Last night, as I scrolled through my favourite (very science-y!) food website in a haze of hunger and procrastination, I came across a recipe for chicken mole poblano. “Chicken, chillies, and… chocolate?” I thought. “Eugh.” Then I caught myself—why was that my immediate reaction? Of course, cultural contexts and personal taste play a significant role in deciding whether things “go together”. But is there any scientific, objective method to determine successful food combinations? What are we missing out on? What does Remy know that we don’t????
First of all, though: what is flavour? It’s tempting to equate ‘flavour’ with ‘taste’, but taste is limited to what our taste buds perceive. Flavour, on the other hand, describes our entire sensory experience of food, and is comprised of taste and aroma. (If you want extra credit, flavour also factors in a food’s texture and temperature.) Yes, the smell of food plays a huge role in your flavour experiences, which is why everything tastes of nothing when you have the flu.
The smell of food comes mainly from aroma compounds, which are, quite literally, molecules that have an aroma. While all foods contain hundreds of aroma compounds, only a few will be dominant; for example, cocoa has upward of 600 aroma compounds, but only about 80 of those are considered to be the main contributors to cocoa’s flavour.
One hypothesis that has become fashionable in recent times is the idea that the more dominant aroma compounds two foods have in common, the better they’ll taste together. This idea gained some traction among more adventurous chefs and scientists alike, and an article in Nature found that, at least in Western cuisines, there is a significant tendency to combine ingredients with many overlapping aroma compounds.
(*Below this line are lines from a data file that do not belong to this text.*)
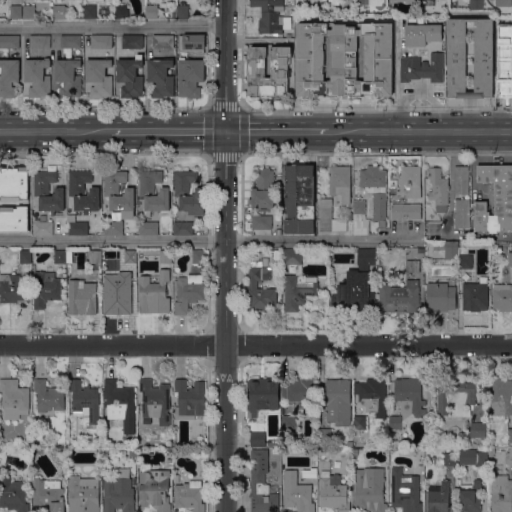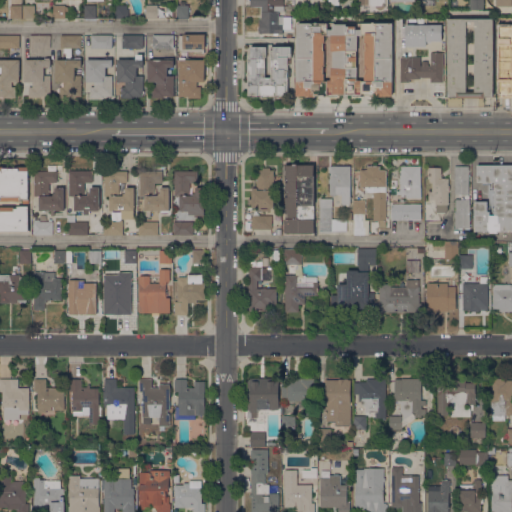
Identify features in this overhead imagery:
building: (88, 0)
building: (95, 0)
building: (402, 0)
building: (306, 1)
building: (333, 2)
building: (370, 2)
building: (371, 2)
building: (427, 2)
building: (502, 2)
building: (503, 2)
building: (474, 3)
building: (476, 4)
building: (20, 10)
building: (58, 10)
building: (89, 10)
building: (150, 10)
building: (182, 10)
building: (16, 11)
building: (29, 11)
building: (59, 11)
building: (89, 11)
building: (121, 11)
building: (151, 11)
building: (180, 11)
building: (270, 15)
building: (271, 16)
building: (421, 20)
road: (112, 26)
building: (422, 34)
building: (505, 35)
building: (505, 35)
building: (8, 40)
building: (69, 40)
building: (100, 40)
building: (9, 41)
building: (40, 41)
building: (70, 41)
building: (101, 41)
building: (130, 41)
building: (132, 41)
building: (161, 41)
building: (162, 41)
building: (192, 42)
building: (149, 51)
building: (468, 54)
building: (309, 55)
building: (469, 56)
building: (344, 59)
building: (268, 66)
building: (503, 66)
building: (504, 66)
building: (420, 67)
building: (422, 68)
building: (268, 71)
building: (269, 71)
building: (8, 76)
building: (37, 76)
building: (67, 76)
building: (129, 76)
building: (130, 76)
building: (160, 76)
building: (189, 76)
building: (190, 76)
building: (8, 77)
building: (37, 77)
building: (68, 77)
building: (99, 77)
building: (99, 77)
building: (161, 77)
road: (416, 94)
building: (468, 94)
road: (239, 106)
road: (104, 108)
road: (277, 130)
road: (168, 131)
traffic signals: (225, 131)
road: (421, 131)
road: (56, 132)
road: (375, 151)
road: (104, 153)
building: (460, 179)
building: (460, 180)
building: (13, 181)
building: (408, 181)
building: (410, 181)
building: (339, 182)
building: (340, 182)
road: (450, 182)
building: (262, 188)
building: (438, 188)
building: (262, 189)
building: (375, 189)
building: (152, 190)
building: (375, 190)
building: (47, 191)
building: (48, 191)
building: (83, 191)
building: (153, 192)
building: (186, 192)
building: (189, 192)
building: (119, 193)
building: (435, 196)
building: (298, 198)
building: (14, 199)
building: (299, 199)
building: (495, 199)
building: (117, 201)
building: (495, 202)
building: (357, 206)
building: (404, 210)
building: (405, 211)
building: (461, 213)
building: (461, 213)
building: (349, 216)
building: (328, 217)
building: (329, 217)
building: (359, 217)
building: (13, 218)
building: (260, 221)
building: (261, 222)
building: (42, 227)
building: (42, 227)
building: (76, 227)
building: (77, 227)
building: (181, 227)
building: (148, 228)
building: (183, 228)
road: (208, 240)
building: (438, 245)
building: (463, 245)
building: (108, 250)
building: (420, 250)
building: (451, 250)
building: (130, 255)
road: (225, 255)
building: (291, 255)
building: (23, 256)
building: (24, 256)
building: (60, 256)
building: (78, 256)
building: (163, 256)
building: (165, 256)
building: (198, 256)
building: (292, 258)
building: (509, 258)
building: (509, 258)
building: (464, 260)
building: (466, 262)
building: (70, 265)
building: (412, 265)
building: (357, 281)
building: (357, 284)
building: (116, 287)
building: (116, 287)
building: (13, 288)
building: (44, 288)
building: (45, 288)
building: (259, 288)
building: (11, 289)
building: (259, 289)
building: (297, 290)
building: (298, 290)
building: (187, 291)
building: (153, 293)
building: (154, 293)
building: (187, 294)
building: (440, 296)
building: (441, 296)
building: (473, 296)
building: (501, 296)
building: (82, 297)
building: (82, 297)
building: (399, 297)
building: (400, 297)
building: (474, 297)
building: (502, 297)
road: (255, 343)
road: (146, 360)
road: (180, 360)
road: (154, 378)
building: (296, 389)
building: (300, 393)
building: (261, 394)
building: (263, 395)
building: (372, 395)
building: (46, 396)
building: (48, 396)
building: (371, 396)
building: (409, 396)
building: (410, 396)
building: (455, 397)
building: (12, 398)
building: (188, 398)
building: (500, 398)
building: (501, 398)
building: (13, 399)
building: (189, 399)
building: (84, 400)
building: (336, 400)
building: (85, 401)
building: (155, 401)
building: (153, 402)
building: (338, 402)
building: (118, 403)
building: (119, 404)
building: (282, 408)
building: (358, 421)
building: (394, 421)
building: (288, 422)
building: (360, 422)
building: (395, 422)
building: (477, 429)
building: (509, 435)
building: (324, 437)
building: (256, 438)
building: (257, 439)
building: (350, 444)
building: (491, 450)
building: (355, 451)
building: (133, 452)
building: (466, 456)
building: (473, 457)
building: (480, 457)
building: (498, 457)
building: (509, 457)
building: (448, 459)
building: (449, 459)
road: (467, 473)
building: (135, 481)
building: (260, 484)
building: (261, 484)
building: (153, 489)
building: (368, 489)
building: (370, 489)
building: (154, 490)
building: (404, 490)
building: (405, 490)
building: (84, 492)
building: (118, 492)
building: (297, 492)
building: (297, 492)
building: (333, 492)
building: (48, 493)
building: (117, 493)
building: (332, 493)
building: (501, 493)
building: (13, 494)
building: (13, 494)
building: (48, 494)
building: (82, 494)
building: (500, 494)
building: (187, 495)
building: (189, 496)
building: (437, 497)
building: (438, 497)
building: (470, 497)
building: (470, 498)
road: (153, 508)
road: (334, 508)
road: (116, 509)
road: (185, 509)
road: (405, 510)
Putting the theory to the test
How well does this idea hold? Consider the humble molecule 4-methylpentanoic acid. With a smell described as “pungent” and “cheesy”, it’s a dominant aroma compound of baked wheat, tomatoes, cheese, basil… does the combination sound familiar? You guessed it, pizza!
But one anecdote is never enough: If we trawl through whole databases of aroma compounds, are there any innovative, non-intuitive combinations that arise? Enter Heston Blumenthal, a celebrity chef and molecular gastronomist who did much to popularize the flavour-pairing hypothesis. After accidentally landing on a winning combination of white chocolate and caviar (both of which have have high concentrations of trimethylamine), Blumenthal and his friend Francois Benzi hit on the pairing of pork liver and jasmine, both of which contain indole.
The most enjoyable work I came across while researching flavour-pairing came from Khymos, the blog of organometallic chemist and food chemistry enthusiast Martin Lersch. In a column called “They Go Really Well Together”, he invites his readers to share their own kitchen concoctions using hypothetically compatible ingredients. Anyone want to take one for the team and do a taste test of chocolate, coffee, and garlic?
Food for thought (couldn’t help myself, folks)
The flavour-pairing hypothesis is not without criticism; and perhaps its most damning flaw of the hypothesis is its most fundamental: if it’s true that the two foods taste better the more their aroma compounds overlap, then it should also be true that the fewer aromatic compounds two foods have in common, the worse they taste together. However, there are no published papers as of right now that systematically test this side of the coin. This is leading many skeptics to believe the theory is no more than a passing fad.
While I am fully in favour of throwing out unworkable theories instead of fudging the numbers, I’ll admit I did love how this little community of food enthusiasts is taking a scientific approach to cooking; along with the curiosity, experimentation, and collaboration among everyone in digging for answers—and really, isn’t that what drives us all to do science?
Now, if you’ll excuse me, I’m headed to the kitchen to make myself a strawberry-cilantro salad—hold the sewing needles, please.